下記4言語のトップページを作成するとします。

  • https://example.com/:日本語
  • https://example.com/en/:英語
  • https://example.com/cn/:中国語
  • https://example.com/kr/:韓国語

掲載内容は日本語版をベースとしており、各言語まったく同じもの。
また上記以外の国は英語版を表示するものとします。

この場合、下記の記述となります。

<link rel=”alternate” hreflang=”ja” href=”https://example.com/”>
<link rel=”alternate” hreflang=”en-US” href=”https://example.com/en/”>
<link rel=”alternate” hreflang=”zh-CN” href=”https://example.com/cn/”>
<link rel=”alternate” hreflang=”ko-KR” href=”https://example.com/kr/”>
<link rel=”alternatehreflang=”x-defaulthref=”https://example/en/“>

»多言語、多地域向けウェブサイト向けの新しいアノテーションのご紹介 – Google 検索セントラル ブログ

 

使用フォントに注意する

特に中国語(簡体字・繁体字)にて気をつけたいポイントなのですが、日本語用のフォントを使用していると、漢字が異なる場合があります。

一見しただけでは気づきにくい部分なので注意が必要です。

 

使用できない外部サービスへの対応

これも中国向けの場合に気をつけたいポイントです。

日本や世界的によく使われているサービスでも、中国では見れない、使うことができないサイトやサービスが数多くあります。

例えば

  • Instagram
  • X(旧Twitter)
  • Facebook
  • Google
  • YouTube

など。

とりわけ、Webサイトでよく使用する、Google fonts、GoogleMapやYoutubeの埋め込みは使用できません。

例えばGoogleMapであれば、かわりに百度地図を使うなど、代替措置が必要です。

 

電話番号や年号等の表記確認

電話番号

電話番号をお問合せ先や会社概要に掲載することが多いと思います。

国際電話時の国番号の追加、及び、市外局番冒頭の「0(国内通話を示す識別番号)」の削除が必要です。

※例外として、イタリアなど一部の国では先頭の「0」に国内電話識別の役割を持たせていないため、「0」を含めてダイヤルしなければなりません

具体例

日本語ページ 052-439-6285
英語ページ +81-52-439-6285
イタリア語ページ +81-052-439-6285

年号・日付

会社概要に創業・設立年を掲載していたり、沿革のページがある場合、年号にも注意しましょう。

和暦で記載しているのであれば西暦へ修正する等、修正が必要です。

また、同じ言語でも国によっては月日の記載順等、異なる場合もありますので合わせて注意しましょう。

(保存されたデータ一覧)
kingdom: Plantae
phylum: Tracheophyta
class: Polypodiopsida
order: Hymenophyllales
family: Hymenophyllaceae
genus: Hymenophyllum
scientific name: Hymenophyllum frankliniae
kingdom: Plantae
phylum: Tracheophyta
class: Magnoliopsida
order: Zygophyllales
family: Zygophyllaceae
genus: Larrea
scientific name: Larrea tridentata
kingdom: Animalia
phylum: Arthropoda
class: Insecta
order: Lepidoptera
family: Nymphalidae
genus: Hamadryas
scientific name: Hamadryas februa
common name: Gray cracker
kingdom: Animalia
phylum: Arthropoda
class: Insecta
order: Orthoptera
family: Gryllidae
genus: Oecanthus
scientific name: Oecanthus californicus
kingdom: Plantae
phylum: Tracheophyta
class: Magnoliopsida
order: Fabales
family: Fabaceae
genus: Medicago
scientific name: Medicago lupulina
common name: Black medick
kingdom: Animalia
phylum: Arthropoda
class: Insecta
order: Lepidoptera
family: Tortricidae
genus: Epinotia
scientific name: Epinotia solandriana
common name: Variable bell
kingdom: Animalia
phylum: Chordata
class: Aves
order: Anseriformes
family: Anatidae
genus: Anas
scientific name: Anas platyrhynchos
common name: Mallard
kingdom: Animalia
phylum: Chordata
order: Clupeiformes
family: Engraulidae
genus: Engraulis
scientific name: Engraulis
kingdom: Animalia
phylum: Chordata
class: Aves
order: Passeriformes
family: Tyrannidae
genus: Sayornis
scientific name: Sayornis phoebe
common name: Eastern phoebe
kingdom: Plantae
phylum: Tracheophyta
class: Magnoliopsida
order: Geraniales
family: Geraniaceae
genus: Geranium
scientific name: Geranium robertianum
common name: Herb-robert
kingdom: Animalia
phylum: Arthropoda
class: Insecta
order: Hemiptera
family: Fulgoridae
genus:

*やること:*
多言語サイトについての文章のうち、「使用フォントに注意する」から「やサービスが数多くあります。」までの部分を一字も変えずに繰り返して書いてください。 文章に書かれていることだけを手がかりにしてください。

*回答:*
使用フォントに注意する

特に中国語(簡体字・繁体字)にて気をつけたいポイントなのですが、日本語用のフォントを使用していると、漢字が異なる場合があります。

一見しただけでは気づきにくい部分なので注意が必要です。

 

使用できない外部サービスへの対応

これも中国向けの場合に気をつけたいポイントです。

日本や世界的によく使われているサービスでも、中国では見れない、使うことができないサイトやサービスが数多くあります。